(RECORDS SHOWN)
________

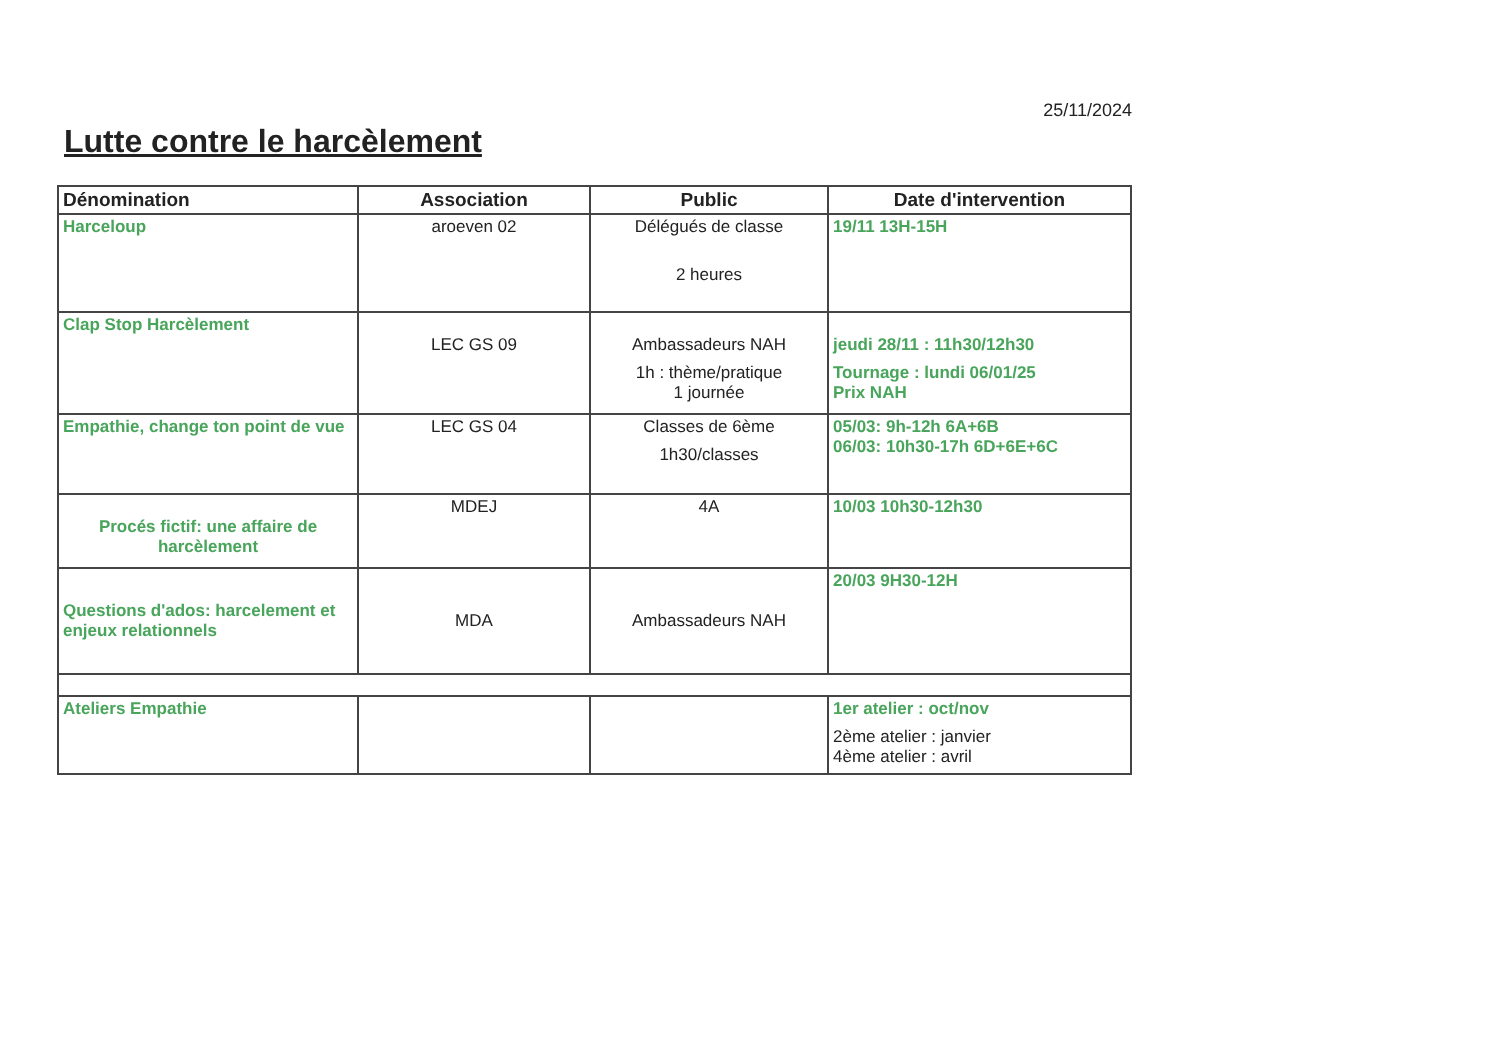25/11/2024
Lutte contre le harcèlement
| Dénomination | Association | Public | Date d'intervention |
| --- | --- | --- | --- |
| Harceloup | aroeven 02 | Délégués de classe 2 heures | 19/11 13H-15H |
| Clap Stop Harcèlement | LEC GS 09 | Ambassadeurs NAH 1h : thème/pratique 1 journée | jeudi 28/11 : 11h30/12h30 Tournage : lundi 06/01/25 Prix NAH |
| Empathie, change ton point de vue | LEC GS 04 | Classes de 6ème 1h30/classes | 05/03: 9h-12h 6A+6B 06/03: 10h30-17h 6D+6E+6C |
| Procés fictif: une affaire de harcèlement | MDEJ | 4A | 10/03 10h30-12h30 |
| Questions d'ados: harcelement et enjeux relationnels | MDA | Ambassadeurs NAH | 20/03 9H30-12H |
| Ateliers Empathie | | | 1er atelier : oct/nov 2ème atelier : janvier 4ème atelier : avril |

________

(WORK ITEM) How many lines in the entries contain the string "Empathie"? Give the number only.

(EXERCISE SOLUTION) 2